# How do you simplify  (x+3)^(1/3) - (x+3)^(4/3) ?

Oct 18, 2015

$- {\left(x + 3\right)}^{\frac{1}{3}} \cdot \left(x + 2\right)$

#### Explanation:

You can simplify this expression by using ${\left(x + 3\right)}^{\frac{1}{3}}$ as a commonfactor.

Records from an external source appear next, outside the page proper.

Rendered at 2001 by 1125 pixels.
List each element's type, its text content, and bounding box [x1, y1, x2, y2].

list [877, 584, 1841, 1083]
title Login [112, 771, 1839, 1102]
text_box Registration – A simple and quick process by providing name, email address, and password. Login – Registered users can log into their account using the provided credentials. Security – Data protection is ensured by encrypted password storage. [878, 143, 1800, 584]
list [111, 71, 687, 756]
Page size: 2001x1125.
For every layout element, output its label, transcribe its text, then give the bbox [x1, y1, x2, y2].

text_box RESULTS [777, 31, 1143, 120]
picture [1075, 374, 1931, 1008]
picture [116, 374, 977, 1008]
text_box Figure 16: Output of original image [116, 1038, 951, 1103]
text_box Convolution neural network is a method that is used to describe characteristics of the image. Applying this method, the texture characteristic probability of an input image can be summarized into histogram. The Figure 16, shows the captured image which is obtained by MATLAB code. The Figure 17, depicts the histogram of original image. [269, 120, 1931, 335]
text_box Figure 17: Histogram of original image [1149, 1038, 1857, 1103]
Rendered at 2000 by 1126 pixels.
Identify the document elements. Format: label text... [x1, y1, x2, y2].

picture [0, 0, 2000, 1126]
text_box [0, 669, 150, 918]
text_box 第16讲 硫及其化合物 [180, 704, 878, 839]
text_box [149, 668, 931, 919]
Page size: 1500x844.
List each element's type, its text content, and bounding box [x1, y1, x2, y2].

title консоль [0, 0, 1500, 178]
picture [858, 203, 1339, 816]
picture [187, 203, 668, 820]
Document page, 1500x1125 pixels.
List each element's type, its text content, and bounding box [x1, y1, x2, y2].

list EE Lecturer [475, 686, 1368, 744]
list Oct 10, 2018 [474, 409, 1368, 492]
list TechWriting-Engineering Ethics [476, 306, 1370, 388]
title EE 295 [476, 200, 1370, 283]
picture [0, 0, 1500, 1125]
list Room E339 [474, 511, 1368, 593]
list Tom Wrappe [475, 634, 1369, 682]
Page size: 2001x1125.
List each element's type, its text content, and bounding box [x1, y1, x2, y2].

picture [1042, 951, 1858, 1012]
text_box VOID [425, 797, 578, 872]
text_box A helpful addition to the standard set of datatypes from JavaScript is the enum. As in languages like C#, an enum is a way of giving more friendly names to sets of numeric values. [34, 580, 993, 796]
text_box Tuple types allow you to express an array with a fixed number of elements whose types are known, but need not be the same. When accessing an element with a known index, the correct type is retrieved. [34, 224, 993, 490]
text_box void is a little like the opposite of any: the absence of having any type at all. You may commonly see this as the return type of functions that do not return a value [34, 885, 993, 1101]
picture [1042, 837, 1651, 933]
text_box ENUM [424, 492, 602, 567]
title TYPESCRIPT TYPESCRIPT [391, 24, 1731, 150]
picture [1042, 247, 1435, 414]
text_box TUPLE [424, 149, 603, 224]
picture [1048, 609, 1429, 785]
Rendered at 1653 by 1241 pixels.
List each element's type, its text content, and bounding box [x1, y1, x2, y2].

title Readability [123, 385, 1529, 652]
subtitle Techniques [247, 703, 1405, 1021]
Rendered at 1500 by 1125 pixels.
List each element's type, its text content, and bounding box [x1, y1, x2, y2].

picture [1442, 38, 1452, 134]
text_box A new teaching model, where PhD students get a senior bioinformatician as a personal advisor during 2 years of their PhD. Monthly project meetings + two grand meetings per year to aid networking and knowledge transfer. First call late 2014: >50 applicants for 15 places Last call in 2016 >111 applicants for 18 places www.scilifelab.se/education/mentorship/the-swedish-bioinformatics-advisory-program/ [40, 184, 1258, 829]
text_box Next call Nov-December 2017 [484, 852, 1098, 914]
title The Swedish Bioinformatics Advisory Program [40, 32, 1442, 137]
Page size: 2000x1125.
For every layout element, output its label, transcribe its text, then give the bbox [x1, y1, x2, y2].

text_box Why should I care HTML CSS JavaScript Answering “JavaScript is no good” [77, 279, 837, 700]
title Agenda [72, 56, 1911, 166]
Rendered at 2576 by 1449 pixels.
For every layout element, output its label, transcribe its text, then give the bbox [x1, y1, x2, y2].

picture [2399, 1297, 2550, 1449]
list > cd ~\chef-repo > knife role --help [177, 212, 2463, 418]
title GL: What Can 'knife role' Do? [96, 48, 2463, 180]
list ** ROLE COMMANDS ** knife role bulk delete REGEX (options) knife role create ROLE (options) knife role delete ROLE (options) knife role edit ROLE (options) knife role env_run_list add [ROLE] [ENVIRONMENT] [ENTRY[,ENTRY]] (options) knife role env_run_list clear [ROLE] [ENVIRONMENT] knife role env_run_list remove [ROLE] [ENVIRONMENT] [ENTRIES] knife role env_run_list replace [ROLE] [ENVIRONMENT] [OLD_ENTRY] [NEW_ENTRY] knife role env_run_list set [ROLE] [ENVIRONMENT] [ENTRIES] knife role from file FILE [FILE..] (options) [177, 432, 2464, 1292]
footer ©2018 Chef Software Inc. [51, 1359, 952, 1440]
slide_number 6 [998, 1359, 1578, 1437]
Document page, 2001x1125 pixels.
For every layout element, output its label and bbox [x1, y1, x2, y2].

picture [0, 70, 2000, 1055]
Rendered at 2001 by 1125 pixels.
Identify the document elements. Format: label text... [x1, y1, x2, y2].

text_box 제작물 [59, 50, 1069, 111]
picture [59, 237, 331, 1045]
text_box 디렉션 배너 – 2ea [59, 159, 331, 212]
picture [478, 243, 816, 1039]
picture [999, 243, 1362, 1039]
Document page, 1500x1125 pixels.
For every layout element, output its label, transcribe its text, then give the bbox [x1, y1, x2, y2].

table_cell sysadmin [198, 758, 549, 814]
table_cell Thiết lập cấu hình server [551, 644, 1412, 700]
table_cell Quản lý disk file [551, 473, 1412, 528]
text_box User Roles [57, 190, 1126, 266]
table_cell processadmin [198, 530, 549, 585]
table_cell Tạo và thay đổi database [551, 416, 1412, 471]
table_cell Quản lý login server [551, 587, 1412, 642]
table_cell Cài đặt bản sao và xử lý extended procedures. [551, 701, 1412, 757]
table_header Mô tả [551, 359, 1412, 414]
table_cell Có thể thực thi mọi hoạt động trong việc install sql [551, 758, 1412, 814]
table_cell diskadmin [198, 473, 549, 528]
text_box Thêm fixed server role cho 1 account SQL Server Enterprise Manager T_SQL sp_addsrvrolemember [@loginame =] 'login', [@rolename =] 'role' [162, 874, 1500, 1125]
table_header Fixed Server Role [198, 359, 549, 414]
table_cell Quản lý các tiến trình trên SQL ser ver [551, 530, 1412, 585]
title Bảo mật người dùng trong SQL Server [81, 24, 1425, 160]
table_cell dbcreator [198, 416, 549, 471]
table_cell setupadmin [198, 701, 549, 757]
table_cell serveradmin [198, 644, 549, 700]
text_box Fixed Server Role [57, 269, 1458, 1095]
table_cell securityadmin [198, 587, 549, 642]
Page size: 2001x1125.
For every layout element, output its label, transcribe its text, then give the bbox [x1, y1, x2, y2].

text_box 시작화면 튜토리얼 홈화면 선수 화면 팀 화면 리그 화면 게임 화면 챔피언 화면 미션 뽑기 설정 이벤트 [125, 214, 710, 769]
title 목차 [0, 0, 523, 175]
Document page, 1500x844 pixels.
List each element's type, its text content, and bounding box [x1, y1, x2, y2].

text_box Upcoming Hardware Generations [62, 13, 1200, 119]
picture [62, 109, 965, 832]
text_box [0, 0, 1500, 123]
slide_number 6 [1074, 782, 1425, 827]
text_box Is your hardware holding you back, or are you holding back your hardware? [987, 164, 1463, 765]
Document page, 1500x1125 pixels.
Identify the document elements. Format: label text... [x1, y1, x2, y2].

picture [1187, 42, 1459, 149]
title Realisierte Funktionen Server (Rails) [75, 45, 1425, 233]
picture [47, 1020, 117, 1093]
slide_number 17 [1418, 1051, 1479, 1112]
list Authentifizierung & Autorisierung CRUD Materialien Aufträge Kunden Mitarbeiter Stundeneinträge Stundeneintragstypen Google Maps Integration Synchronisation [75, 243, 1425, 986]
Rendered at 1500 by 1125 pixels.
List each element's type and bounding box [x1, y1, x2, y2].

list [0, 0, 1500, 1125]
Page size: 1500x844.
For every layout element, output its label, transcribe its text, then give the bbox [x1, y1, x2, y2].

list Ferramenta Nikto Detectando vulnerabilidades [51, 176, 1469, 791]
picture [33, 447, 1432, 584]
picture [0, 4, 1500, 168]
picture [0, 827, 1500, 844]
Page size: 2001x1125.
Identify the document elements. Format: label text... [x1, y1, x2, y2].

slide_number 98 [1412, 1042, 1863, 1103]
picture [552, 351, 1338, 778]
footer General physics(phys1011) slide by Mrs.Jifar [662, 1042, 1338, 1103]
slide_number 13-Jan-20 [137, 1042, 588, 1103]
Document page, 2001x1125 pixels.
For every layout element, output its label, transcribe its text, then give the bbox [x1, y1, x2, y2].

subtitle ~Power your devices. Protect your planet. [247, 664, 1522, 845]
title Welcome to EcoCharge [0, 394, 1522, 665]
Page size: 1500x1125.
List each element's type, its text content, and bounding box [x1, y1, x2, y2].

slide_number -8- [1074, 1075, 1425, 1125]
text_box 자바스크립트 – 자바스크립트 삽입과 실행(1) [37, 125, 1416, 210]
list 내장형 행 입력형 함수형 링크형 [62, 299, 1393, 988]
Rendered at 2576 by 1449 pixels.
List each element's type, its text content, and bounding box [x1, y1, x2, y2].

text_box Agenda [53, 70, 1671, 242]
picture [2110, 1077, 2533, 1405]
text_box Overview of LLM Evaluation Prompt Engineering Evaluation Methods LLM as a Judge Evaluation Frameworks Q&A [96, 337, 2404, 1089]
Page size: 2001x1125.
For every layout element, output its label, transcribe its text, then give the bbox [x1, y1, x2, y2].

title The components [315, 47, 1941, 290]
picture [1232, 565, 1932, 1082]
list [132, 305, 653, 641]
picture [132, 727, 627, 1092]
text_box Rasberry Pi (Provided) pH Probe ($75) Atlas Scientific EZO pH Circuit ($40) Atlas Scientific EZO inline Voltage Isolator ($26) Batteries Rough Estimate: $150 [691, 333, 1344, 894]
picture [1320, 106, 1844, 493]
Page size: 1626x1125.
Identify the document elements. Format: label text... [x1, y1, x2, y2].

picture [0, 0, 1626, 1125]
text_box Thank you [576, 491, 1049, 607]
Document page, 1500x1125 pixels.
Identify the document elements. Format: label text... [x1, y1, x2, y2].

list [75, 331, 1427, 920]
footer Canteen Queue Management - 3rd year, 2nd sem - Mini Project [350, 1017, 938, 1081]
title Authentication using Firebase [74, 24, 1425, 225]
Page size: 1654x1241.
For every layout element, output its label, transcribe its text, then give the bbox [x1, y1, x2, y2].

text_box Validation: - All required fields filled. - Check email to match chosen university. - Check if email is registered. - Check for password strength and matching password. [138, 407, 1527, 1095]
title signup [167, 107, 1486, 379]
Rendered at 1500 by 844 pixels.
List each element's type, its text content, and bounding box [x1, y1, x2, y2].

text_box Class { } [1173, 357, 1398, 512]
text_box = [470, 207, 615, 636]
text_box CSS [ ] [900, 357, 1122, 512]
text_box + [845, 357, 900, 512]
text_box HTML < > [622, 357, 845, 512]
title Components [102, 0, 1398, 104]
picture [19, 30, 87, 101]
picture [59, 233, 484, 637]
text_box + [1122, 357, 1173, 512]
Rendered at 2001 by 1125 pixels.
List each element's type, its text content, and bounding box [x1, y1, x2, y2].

Focusing solely on the exponents, you need to find the relationship between $\frac{1}{3}$, the exponent of the first term, and $\frac{4}{3}$, the exponent of the second term, so that

$\frac{1}{3} + \textcolor{red}{x} = \frac{4}{3} \implies \textcolor{red}{x} = \frac{4}{3} - \frac{1}{3} = \frac{3}{3} = 1$

If you use ${\left(x + 3\right)}^{\frac{1}{3}}$ as a common factor, you can thus write

${\left(x + 3\right)}^{\frac{1}{3}} \cdot \left[1 - {\left(x + 3\right)}^{\frac{3}{3}}\right] = {\left(x + 3\right)}^{\frac{1}{3}} \cdot \left[1 - {\left(x + 3\right)}^{1}\right]$

$= {\left(x + 3\right)}^{\frac{1}{3}} \cdot \left(1 - x - 3\right)$

$= \textcolor{g r e e n}{- {\left(x + 3\right)}^{\frac{1}{3}} \cdot \left(x + 2\right)}$